Israël weet dat dit scenario zich zal herhalen in de noordelijke Golan, mocht het Syrische regime inderdaad ten val worden gebracht. De Fatahbeweging van de Palestijnse president Abbas vertoont gelijkenissen met de oude Arabische regimes en is haar houdbaarheidsdatum reeds overschreden. De toekomst behoort Hamas, die door de voorlopige resultaten van de Arabische revolutie de wind mee heeft. Toen president Abbas enkele weken geleden terugkeerde uit New York werd hij in Ramallah opgewacht door enkele duizenden aanhangers, maar toen Hamaskopstuk Khalid Meshaal vervolgens Gaza bezocht, werd hij bejubeld door een uitzinnige menigte van honderdduizenden Palestijnen. Israël heeft deze boodschap begrepen.

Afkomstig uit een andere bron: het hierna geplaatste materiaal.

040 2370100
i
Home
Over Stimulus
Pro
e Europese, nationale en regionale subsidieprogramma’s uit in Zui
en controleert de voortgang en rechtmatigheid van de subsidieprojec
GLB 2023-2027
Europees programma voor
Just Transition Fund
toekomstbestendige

De vonk van hoop en optimisme werd exact twee jaar geleden ontstoken in het Tunesische Sidi Buzid. Toen de nieuwe Tunesische president Marzuki enkele dagen geleden Sidi Buzid bezocht werd hij door een woedende menigte letterlijk met stenen verdreven. Terwijl de nieuwe politieke machthebbers ruziën over een nieuwe grondwet en salafisten bars, bioscopen en andere „onzedelijke” plekken aanvallen en in brand steken, zijn de levensomstandigheden van de doorsnee Tunesische burger er niet op vooruitgegaan.
Heeft de Arabische revolutie dan niets opgeleverd? In de oude situatie was het volstrekt ondenkbaar geweest dat boze Tunesiërs hun voormalig president Ben Ali met stenen zouden hebben verjaagd. Als gevolg van hun revolutie hebben Arabische volkeren hun vaak verlammende angst voor autoriteiten verloren, wat tot voorzichtig optimisme stemt. De ster van Sidi Buzid is nog niet gedoofd.